* To do:
Copy each of the following items line by line, keeping every character, space, and line break unchanged.

[Data records]

--------------------

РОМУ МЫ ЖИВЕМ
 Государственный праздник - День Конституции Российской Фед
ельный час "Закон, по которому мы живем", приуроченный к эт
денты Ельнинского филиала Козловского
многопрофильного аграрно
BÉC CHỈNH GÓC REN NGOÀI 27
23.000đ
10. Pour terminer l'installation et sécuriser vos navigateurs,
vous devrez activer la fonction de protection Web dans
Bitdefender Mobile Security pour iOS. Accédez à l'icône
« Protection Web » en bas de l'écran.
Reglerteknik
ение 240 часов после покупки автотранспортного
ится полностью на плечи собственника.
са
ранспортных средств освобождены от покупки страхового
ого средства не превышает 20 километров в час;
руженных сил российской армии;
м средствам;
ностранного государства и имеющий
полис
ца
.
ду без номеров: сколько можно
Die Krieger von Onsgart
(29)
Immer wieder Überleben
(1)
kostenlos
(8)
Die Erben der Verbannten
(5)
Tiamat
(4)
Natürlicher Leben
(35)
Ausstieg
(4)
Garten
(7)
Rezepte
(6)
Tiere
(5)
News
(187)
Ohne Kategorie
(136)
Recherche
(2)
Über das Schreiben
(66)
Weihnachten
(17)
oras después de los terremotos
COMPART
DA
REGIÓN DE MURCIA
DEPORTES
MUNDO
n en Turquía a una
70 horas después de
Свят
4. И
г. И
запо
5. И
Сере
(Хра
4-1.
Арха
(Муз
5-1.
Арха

--------------------

* Response to the task:
РОМУ МЫ ЖИВЕМ
 Государственный праздник - День Конституции Российской Фед
ельный час "Закон, по которому мы живем", приуроченный к эт
денты Ельнинского филиала Козловского
многопрофильного аграрно
BÉC CHỈNH GÓC REN NGOÀI 27
23.000đ
10. Pour terminer l'installation et sécuriser vos navigateurs,
vous devrez activer la fonction de protection Web dans
Bitdefender Mobile Security pour iOS. Accédez à l'icône
« Protection Web » en bas de l'écran.
Reglerteknik
ение 240 часов после покупки автотранспортного
ится полностью на плечи собственника.
са
ранспортных средств освобождены от покупки страхового
ого средства не превышает 20 километров в час;
руженных сил российской армии;
м средствам;
ностранного государства и имеющий
полис
ца
.
ду без номеров: сколько можно
Die Krieger von Onsgart
(29)
Immer wieder Überleben
(1)
kostenlos
(8)
Die Erben der Verbannten
(5)
Tiamat
(4)
Natürlicher Leben
(35)
Ausstieg
(4)
Garten
(7)
Rezepte
(6)
Tiere
(5)
News
(187)
Ohne Kategorie
(136)
Recherche
(2)
Über das Schreiben
(66)
Weihnachten
(17)
oras después de los terremotos
COMPART
DA
REGIÓN DE MURCIA
DEPORTES
MUNDO
n en Turquía a una
70 horas después de
Свят
4. И
г. И
запо
5. И
Сере
(Хра
4-1.
Арха
(Муз
5-1.
Арха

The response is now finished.